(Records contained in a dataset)
——
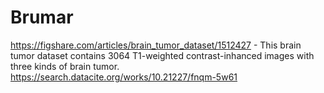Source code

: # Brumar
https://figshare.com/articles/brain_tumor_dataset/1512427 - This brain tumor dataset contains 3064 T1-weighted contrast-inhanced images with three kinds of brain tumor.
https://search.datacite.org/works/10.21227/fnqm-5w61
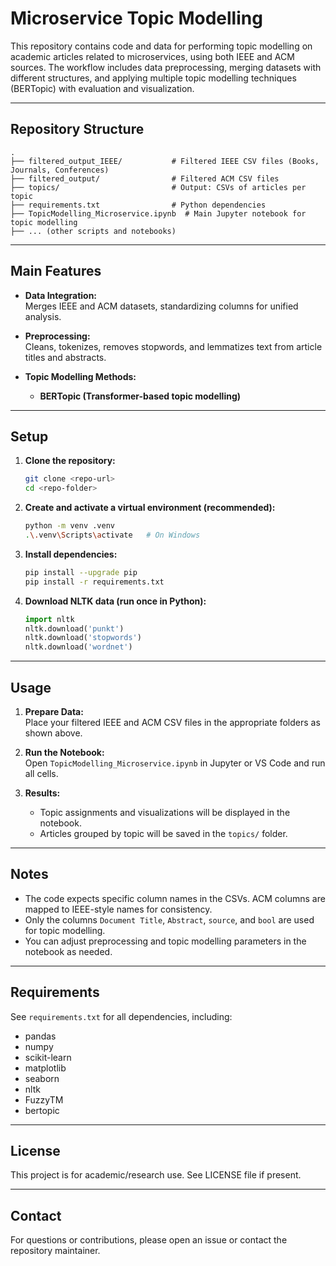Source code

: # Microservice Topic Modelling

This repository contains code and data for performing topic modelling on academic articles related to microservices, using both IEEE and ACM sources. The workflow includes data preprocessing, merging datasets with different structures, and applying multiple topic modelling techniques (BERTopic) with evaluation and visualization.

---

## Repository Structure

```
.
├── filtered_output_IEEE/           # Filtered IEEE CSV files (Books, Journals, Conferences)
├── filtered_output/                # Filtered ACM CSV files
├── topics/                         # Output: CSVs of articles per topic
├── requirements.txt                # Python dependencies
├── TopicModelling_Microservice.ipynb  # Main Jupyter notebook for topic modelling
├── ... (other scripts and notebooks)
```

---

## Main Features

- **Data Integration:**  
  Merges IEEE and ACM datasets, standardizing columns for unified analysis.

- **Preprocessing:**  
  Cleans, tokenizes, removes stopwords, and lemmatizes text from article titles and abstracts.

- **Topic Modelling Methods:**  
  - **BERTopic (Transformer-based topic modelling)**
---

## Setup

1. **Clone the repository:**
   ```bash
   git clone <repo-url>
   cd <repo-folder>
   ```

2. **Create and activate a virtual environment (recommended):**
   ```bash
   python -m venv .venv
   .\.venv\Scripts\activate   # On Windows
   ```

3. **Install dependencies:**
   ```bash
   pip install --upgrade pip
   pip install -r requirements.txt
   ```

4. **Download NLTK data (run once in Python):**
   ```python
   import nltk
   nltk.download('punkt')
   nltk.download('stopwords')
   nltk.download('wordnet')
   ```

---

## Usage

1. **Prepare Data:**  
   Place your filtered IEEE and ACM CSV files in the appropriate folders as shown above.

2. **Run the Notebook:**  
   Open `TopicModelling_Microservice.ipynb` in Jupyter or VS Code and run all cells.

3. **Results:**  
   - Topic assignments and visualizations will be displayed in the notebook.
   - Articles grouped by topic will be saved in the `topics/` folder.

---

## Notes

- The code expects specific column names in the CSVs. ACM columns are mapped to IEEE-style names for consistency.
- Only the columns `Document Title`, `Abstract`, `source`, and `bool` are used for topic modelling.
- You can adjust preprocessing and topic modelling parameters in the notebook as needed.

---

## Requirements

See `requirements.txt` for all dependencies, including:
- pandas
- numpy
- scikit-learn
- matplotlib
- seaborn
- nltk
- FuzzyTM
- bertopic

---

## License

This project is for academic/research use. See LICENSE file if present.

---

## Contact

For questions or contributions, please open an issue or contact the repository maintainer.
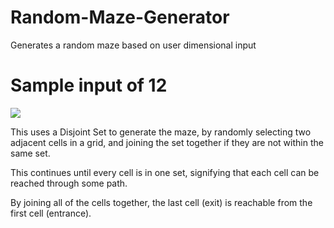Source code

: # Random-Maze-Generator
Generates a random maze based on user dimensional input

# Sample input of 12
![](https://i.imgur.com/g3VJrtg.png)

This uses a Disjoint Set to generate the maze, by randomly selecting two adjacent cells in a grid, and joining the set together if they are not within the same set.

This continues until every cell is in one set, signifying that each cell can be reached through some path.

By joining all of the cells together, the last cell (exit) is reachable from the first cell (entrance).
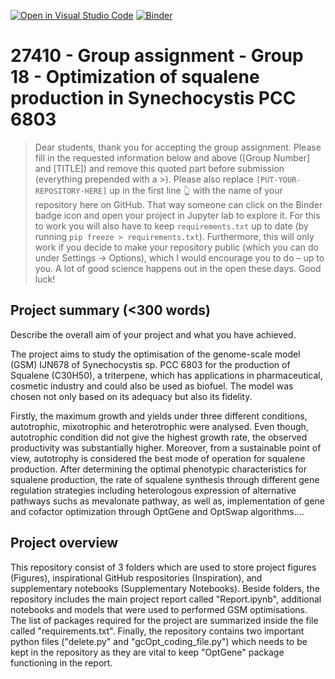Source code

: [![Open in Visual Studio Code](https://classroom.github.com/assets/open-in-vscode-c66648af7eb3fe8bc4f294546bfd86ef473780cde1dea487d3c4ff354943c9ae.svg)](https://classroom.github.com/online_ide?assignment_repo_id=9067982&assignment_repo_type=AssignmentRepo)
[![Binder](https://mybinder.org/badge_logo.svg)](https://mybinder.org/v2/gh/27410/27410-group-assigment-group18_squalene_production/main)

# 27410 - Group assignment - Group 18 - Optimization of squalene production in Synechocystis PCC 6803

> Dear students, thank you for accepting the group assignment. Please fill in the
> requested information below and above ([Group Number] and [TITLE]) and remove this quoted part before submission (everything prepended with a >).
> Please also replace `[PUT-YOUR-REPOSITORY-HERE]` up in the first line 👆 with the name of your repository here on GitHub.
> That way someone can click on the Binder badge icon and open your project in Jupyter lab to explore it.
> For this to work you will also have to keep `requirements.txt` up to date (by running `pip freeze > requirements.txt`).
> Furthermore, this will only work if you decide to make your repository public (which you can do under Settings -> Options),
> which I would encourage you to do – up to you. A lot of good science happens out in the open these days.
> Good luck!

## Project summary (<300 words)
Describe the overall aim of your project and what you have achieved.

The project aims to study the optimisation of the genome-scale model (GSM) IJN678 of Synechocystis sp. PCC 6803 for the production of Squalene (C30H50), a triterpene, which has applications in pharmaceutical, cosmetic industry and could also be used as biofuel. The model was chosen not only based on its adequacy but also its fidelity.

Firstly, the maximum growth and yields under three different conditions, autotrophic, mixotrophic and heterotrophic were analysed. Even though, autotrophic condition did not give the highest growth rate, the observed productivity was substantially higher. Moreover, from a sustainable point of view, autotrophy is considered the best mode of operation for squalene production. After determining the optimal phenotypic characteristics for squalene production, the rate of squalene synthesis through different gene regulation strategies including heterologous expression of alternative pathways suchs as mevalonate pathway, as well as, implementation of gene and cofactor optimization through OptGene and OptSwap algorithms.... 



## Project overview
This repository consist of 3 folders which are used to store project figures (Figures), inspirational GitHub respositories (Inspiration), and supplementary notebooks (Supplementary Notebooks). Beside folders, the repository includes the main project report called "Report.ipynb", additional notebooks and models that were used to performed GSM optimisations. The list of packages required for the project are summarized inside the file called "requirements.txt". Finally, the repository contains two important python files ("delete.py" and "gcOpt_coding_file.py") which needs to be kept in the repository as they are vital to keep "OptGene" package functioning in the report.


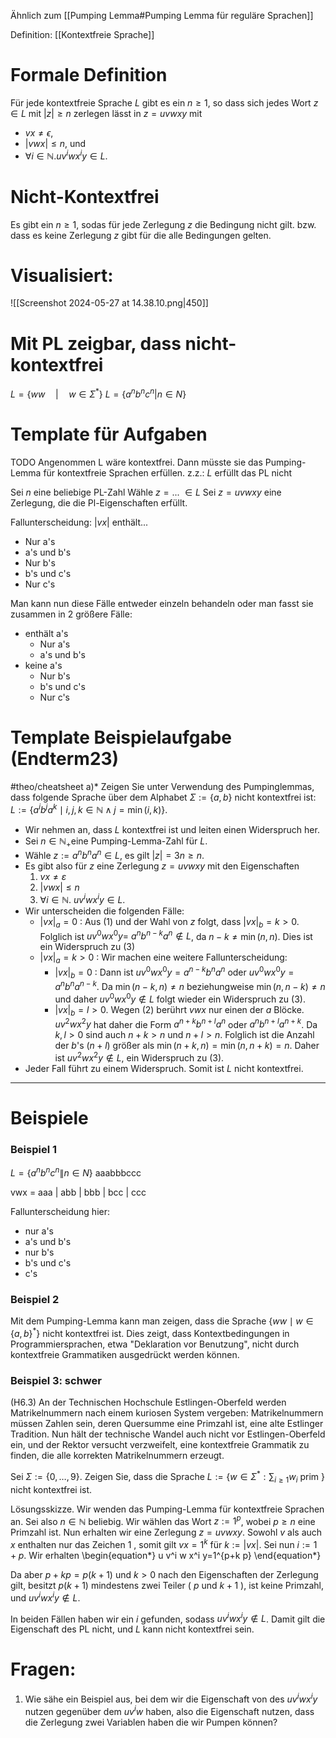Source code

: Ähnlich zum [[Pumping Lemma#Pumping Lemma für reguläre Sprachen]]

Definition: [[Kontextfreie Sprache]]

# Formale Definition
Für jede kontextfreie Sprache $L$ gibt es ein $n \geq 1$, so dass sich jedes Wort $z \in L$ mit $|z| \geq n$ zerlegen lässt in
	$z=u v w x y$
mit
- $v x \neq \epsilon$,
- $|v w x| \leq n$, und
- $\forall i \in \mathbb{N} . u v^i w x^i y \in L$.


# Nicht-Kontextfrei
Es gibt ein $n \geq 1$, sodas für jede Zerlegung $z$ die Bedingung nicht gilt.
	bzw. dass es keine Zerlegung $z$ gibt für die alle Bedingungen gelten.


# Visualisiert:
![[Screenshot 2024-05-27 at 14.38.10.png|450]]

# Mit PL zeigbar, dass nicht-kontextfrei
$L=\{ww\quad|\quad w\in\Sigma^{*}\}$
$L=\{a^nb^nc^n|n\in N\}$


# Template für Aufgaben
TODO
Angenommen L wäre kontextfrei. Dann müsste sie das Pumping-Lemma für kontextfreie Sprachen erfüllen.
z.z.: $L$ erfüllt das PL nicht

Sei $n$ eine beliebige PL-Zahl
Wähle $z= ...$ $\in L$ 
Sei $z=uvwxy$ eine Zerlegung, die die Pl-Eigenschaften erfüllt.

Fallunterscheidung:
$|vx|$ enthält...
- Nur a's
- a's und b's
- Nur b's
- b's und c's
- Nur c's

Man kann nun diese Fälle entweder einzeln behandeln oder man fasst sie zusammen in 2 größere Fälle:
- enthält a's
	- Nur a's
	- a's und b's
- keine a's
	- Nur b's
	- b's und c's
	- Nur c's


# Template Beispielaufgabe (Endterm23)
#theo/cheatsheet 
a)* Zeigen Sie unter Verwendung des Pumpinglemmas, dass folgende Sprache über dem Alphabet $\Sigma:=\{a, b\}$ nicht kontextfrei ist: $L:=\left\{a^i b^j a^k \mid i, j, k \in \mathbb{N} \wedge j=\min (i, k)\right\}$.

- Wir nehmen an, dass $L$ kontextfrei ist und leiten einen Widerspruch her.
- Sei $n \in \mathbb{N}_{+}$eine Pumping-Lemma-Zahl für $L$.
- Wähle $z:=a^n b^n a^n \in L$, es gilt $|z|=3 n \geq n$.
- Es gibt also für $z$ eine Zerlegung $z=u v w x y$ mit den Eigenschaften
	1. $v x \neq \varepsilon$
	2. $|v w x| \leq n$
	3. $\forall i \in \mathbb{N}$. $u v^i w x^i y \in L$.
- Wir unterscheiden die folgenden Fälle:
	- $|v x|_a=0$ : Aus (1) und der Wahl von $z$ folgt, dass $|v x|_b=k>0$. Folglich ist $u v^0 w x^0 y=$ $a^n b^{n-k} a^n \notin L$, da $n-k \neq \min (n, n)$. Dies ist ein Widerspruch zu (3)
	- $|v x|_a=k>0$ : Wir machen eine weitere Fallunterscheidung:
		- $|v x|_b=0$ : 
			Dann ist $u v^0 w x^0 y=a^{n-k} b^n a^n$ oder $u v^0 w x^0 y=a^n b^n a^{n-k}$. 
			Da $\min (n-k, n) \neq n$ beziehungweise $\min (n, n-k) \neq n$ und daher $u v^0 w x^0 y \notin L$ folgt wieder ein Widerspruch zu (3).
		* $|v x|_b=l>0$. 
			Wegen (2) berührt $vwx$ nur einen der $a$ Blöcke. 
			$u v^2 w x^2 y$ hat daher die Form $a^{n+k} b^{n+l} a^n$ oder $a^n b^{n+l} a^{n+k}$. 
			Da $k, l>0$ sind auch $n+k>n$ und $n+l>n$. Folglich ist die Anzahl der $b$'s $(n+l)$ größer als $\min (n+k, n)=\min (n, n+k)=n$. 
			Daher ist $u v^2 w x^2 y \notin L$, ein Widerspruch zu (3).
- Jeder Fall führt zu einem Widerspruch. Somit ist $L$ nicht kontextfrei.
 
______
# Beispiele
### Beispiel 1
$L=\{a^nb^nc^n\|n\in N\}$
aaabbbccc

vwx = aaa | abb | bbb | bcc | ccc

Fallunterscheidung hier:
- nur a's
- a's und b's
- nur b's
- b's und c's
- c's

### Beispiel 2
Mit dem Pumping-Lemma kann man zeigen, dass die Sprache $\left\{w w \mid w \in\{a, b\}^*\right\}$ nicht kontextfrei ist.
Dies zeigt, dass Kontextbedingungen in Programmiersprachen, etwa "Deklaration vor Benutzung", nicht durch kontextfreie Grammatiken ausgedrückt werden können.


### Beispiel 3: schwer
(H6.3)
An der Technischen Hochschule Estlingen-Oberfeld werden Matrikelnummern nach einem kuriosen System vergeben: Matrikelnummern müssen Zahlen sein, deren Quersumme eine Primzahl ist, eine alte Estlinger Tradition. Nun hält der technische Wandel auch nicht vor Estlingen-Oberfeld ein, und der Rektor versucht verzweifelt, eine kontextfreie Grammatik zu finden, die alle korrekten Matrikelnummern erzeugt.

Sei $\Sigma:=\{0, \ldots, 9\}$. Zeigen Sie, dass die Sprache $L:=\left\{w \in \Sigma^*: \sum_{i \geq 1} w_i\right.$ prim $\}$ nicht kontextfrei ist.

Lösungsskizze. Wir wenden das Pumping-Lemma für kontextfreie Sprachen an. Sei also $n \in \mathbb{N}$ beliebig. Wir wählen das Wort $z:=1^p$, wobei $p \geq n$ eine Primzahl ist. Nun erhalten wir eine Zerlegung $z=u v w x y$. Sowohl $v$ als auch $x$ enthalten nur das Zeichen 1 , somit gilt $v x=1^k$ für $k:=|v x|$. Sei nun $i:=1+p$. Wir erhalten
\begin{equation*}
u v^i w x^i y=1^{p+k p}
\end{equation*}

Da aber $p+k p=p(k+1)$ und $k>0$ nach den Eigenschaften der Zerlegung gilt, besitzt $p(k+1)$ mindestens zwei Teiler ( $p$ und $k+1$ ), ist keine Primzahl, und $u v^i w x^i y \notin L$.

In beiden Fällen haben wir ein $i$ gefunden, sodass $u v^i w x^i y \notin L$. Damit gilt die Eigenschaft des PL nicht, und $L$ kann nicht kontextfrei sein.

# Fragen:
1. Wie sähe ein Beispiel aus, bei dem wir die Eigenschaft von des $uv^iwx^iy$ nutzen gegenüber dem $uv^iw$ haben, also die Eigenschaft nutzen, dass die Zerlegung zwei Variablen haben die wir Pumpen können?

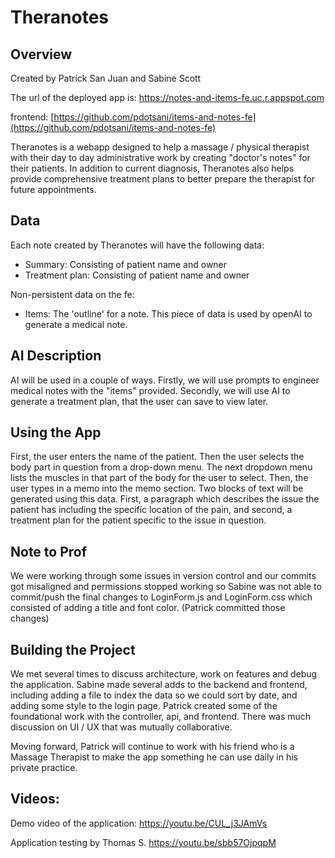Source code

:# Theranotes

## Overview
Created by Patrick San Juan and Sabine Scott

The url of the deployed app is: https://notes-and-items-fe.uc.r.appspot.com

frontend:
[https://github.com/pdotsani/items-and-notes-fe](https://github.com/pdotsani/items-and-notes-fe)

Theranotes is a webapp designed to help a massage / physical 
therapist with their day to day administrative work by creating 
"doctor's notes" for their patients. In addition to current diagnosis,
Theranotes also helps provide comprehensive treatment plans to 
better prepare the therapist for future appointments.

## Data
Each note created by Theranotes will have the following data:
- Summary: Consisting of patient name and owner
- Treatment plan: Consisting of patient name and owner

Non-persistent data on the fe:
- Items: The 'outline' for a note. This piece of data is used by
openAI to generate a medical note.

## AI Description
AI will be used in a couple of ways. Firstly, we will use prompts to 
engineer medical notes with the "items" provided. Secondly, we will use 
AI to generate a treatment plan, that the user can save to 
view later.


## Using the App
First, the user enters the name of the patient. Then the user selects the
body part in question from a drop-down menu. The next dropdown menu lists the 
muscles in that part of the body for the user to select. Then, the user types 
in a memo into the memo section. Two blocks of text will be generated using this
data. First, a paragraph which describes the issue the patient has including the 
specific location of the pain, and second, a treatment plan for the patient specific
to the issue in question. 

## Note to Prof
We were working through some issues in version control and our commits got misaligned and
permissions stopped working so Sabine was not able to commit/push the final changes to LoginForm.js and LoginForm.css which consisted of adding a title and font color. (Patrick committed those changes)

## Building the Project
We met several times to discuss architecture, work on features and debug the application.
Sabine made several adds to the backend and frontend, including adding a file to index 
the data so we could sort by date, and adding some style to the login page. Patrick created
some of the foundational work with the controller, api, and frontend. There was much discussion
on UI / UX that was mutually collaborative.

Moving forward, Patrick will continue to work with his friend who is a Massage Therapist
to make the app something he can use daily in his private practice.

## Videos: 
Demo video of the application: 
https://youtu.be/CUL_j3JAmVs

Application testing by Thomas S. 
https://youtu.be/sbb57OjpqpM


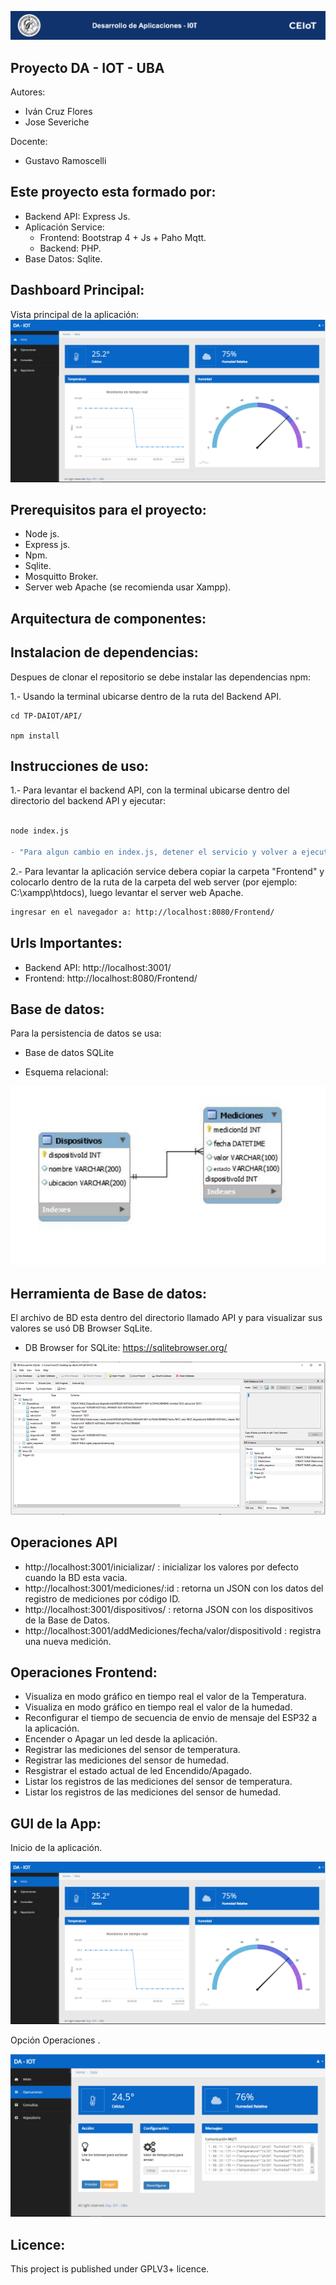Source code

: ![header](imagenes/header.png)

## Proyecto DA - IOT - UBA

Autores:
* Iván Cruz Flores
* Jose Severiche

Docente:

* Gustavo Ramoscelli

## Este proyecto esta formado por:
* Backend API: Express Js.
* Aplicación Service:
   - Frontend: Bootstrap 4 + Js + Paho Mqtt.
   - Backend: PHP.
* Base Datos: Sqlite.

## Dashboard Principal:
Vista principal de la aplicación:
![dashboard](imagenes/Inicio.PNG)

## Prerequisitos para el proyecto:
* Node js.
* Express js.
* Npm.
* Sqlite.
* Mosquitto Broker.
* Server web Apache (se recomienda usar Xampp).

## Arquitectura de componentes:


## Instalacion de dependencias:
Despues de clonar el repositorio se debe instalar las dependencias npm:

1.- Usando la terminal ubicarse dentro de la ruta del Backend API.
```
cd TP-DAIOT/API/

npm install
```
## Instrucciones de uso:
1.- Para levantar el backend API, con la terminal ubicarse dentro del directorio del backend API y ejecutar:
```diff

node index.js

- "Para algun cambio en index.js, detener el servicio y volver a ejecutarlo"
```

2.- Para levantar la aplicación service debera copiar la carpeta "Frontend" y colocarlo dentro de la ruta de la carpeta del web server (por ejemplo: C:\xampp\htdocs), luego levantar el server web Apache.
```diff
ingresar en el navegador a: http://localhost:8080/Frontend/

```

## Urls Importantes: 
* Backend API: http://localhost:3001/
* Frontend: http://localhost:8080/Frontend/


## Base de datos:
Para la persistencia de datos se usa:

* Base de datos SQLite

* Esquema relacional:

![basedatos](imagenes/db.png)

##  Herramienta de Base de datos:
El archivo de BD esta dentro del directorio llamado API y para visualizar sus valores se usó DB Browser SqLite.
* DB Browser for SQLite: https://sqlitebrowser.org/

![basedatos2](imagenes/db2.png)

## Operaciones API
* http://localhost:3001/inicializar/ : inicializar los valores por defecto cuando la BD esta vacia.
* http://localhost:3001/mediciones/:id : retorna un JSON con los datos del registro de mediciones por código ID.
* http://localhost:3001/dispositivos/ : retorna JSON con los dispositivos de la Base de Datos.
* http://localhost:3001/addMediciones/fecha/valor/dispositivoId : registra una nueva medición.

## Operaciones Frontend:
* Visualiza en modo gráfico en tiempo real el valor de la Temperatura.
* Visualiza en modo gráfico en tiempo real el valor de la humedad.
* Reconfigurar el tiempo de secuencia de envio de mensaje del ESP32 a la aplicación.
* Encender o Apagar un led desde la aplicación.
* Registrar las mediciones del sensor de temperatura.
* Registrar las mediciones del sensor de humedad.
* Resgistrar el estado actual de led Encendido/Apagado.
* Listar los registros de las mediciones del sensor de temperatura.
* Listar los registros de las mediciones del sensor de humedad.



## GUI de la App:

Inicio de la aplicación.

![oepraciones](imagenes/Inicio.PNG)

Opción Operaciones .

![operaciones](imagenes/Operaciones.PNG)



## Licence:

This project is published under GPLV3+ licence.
——
About this exercise | Retype the entries above exactly, but only from the line containing "2. $|v w x| \leq n$" through the line containing "Da $k, l>0$", both included.

Task solution |
	2. $|v w x| \leq n$
	3. $\forall i \in \mathbb{N}$. $u v^i w x^i y \in L$.
- Wir unterscheiden die folgenden Fälle:
	- $|v x|_a=0$ : Aus (1) und der Wahl von $z$ folgt, dass $|v x|_b=k>0$. Folglich ist $u v^0 w x^0 y=$ $a^n b^{n-k} a^n \notin L$, da $n-k \neq \min (n, n)$. Dies ist ein Widerspruch zu (3)
	- $|v x|_a=k>0$ : Wir machen eine weitere Fallunterscheidung:
		- $|v x|_b=0$ : 
			Dann ist $u v^0 w x^0 y=a^{n-k} b^n a^n$ oder $u v^0 w x^0 y=a^n b^n a^{n-k}$. 
			Da $\min (n-k, n) \neq n$ beziehungweise $\min (n, n-k) \neq n$ und daher $u v^0 w x^0 y \notin L$ folgt wieder ein Widerspruch zu (3).
		* $|v x|_b=l>0$. 
			Wegen (2) berührt $vwx$ nur einen der $a$ Blöcke. 
			$u v^2 w x^2 y$ hat daher die Form $a^{n+k} b^{n+l} a^n$ oder $a^n b^{n+l} a^{n+k}$. 
			Da $k, l>0$ sind auch $n+k>n$ und $n+l>n$. Folglich ist die Anzahl der $b$'s $(n+l)$ größer als $\min (n+k, n)=\min (n, n+k)=n$. 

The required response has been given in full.